[Boxed element rows]
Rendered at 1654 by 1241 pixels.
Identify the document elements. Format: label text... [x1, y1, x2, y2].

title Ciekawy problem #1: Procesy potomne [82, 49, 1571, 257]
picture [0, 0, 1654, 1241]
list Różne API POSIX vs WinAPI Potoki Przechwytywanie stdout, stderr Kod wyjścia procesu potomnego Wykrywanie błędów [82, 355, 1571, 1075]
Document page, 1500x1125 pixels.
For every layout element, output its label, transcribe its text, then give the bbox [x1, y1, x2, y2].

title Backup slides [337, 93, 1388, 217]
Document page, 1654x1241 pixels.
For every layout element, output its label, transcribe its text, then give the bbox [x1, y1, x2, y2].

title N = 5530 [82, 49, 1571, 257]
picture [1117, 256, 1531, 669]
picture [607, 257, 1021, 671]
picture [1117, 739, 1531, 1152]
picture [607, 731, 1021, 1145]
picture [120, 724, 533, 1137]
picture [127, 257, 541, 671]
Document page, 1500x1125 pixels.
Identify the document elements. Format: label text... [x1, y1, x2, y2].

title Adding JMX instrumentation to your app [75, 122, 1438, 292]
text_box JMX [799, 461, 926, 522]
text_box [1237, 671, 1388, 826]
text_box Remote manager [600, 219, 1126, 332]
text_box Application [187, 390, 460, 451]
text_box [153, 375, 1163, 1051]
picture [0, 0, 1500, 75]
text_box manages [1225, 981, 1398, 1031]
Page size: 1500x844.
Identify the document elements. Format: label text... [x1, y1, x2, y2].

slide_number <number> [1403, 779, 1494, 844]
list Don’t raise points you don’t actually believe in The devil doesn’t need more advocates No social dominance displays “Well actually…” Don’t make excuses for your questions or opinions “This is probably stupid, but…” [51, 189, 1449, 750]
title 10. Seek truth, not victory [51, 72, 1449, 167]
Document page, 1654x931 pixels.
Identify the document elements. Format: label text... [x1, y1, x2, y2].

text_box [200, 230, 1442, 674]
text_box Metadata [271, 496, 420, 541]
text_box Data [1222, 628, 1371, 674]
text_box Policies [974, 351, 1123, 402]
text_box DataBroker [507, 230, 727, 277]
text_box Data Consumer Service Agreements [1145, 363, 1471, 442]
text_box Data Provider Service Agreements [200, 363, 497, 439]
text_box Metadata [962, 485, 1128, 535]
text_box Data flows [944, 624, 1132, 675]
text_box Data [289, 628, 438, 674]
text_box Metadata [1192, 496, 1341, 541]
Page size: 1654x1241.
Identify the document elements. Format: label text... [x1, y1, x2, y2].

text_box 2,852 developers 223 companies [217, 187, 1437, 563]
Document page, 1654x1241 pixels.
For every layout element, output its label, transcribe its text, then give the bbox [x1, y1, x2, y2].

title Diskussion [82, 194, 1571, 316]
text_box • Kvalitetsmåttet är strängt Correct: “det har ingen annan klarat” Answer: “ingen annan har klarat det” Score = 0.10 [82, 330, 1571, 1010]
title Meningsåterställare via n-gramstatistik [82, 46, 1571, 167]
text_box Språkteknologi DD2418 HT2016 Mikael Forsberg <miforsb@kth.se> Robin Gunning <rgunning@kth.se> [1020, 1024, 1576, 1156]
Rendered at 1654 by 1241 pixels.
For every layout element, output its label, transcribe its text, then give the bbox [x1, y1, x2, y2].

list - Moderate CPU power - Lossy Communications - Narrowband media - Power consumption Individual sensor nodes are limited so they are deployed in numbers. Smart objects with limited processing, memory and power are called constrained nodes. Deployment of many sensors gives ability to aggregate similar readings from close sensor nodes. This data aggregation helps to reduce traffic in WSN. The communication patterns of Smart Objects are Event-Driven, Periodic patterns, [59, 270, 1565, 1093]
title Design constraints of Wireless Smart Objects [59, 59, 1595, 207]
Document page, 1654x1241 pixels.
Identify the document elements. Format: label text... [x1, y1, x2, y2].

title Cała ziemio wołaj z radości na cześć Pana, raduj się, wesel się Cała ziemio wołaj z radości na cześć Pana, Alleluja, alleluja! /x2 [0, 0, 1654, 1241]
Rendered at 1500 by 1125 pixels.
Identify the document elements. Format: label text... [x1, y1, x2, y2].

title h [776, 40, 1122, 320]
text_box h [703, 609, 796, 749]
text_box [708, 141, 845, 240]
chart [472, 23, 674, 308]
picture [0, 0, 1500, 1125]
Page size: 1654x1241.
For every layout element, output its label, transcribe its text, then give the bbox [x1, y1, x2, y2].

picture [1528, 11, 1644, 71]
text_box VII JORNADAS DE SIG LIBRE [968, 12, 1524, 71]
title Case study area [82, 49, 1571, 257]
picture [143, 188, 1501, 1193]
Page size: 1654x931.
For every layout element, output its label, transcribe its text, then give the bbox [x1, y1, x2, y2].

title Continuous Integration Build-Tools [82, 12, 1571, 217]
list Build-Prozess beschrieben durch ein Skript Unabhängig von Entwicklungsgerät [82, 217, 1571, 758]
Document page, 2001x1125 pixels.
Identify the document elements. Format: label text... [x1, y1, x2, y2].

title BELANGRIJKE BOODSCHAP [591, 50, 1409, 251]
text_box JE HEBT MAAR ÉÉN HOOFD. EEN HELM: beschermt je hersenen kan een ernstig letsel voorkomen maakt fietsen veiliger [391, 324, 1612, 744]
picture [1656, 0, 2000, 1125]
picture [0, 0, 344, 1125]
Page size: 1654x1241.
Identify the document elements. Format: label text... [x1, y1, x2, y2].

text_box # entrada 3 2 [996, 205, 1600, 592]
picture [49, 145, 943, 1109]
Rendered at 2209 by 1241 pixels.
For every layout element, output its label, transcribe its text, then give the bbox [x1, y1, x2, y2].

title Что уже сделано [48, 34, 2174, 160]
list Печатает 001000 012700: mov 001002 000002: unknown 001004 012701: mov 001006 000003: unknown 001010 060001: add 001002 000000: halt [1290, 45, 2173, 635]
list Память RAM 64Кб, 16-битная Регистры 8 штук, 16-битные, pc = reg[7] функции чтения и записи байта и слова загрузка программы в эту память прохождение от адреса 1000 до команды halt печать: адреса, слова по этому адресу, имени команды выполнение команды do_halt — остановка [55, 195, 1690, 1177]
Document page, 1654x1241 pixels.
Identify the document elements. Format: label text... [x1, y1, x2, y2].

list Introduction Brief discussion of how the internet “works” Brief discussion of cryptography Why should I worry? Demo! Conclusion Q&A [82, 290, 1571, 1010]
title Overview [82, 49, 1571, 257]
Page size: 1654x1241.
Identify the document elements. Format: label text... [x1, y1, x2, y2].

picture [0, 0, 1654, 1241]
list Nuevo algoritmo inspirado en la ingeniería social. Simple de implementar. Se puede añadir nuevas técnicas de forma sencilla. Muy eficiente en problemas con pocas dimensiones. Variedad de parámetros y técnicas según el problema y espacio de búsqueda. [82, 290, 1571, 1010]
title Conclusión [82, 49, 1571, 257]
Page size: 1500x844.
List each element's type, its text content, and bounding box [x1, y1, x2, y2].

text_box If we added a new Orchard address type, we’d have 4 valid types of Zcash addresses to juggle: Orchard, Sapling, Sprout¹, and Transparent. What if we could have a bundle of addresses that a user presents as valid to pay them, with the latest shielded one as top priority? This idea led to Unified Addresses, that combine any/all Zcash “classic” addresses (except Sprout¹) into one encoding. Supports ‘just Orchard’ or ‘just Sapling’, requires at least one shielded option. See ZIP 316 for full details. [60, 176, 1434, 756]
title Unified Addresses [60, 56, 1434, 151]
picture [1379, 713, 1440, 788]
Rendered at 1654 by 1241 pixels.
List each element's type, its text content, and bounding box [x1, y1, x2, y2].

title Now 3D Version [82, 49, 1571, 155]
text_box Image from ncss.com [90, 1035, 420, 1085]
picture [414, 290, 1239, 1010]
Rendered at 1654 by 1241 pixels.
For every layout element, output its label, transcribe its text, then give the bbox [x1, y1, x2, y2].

● What is needed: Please render the rows above as a Markdown table with the columns Number and Line, skipping blank lines, starting at the first row and ending after the line that contains "text_box manages [1225, 981, 1398, 1031]".

● Result of the exercise:
| Number | Line |
|---|---|
| 1 | Rendered at 1654 by 1241 pixels. |
| 2 | Identify the document elements. Format: label text... [x1, y1, x2, y2]. |
| 3 | title Ciekawy problem #1: Procesy potomne [82, 49, 1571, 257] |
| 4 | picture [0, 0, 1654, 1241] |
| 5 | list Różne API POSIX vs WinAPI Potoki Przechwytywanie stdout, stderr Kod wyjścia procesu potomnego Wykrywanie błędów [82, 355, 1571, 1075] |
| 6 | Document page, 1500x1125 pixels. |
| 7 | For every layout element, output its label, transcribe its text, then give the bbox [x1, y1, x2, y2]. |
| 8 | title Backup slides [337, 93, 1388, 217] |
| 9 | Document page, 1654x1241 pixels. |
| 10 | For every layout element, output its label, transcribe its text, then give the bbox [x1, y1, x2, y2]. |
| 11 | title N = 5530 [82, 49, 1571, 257] |
| 12 | picture [1117, 256, 1531, 669] |
| 13 | picture [607, 257, 1021, 671] |
| 14 | picture [1117, 739, 1531, 1152] |
| 15 | picture [607, 731, 1021, 1145] |
| 16 | picture [120, 724, 533, 1137] |
| 17 | picture [127, 257, 541, 671] |
| 18 | Document page, 1500x1125 pixels. |
| 19 | Identify the document elements. Format: label text... [x1, y1, x2, y2]. |
| 20 | title Adding JMX instrumentation to your app [75, 122, 1438, 292] |
| 21 | text_box JMX [799, 461, 926, 522] |
| 22 | text_box [1237, 671, 1388, 826] |
| 23 | text_box Remote manager [600, 219, 1126, 332] |
| 24 | text_box Application [187, 390, 460, 451] |
| 25 | text_box [153, 375, 1163, 1051] |
| 26 | picture [0, 0, 1500, 75] |
| 27 | text_box manages [1225, 981, 1398, 1031] |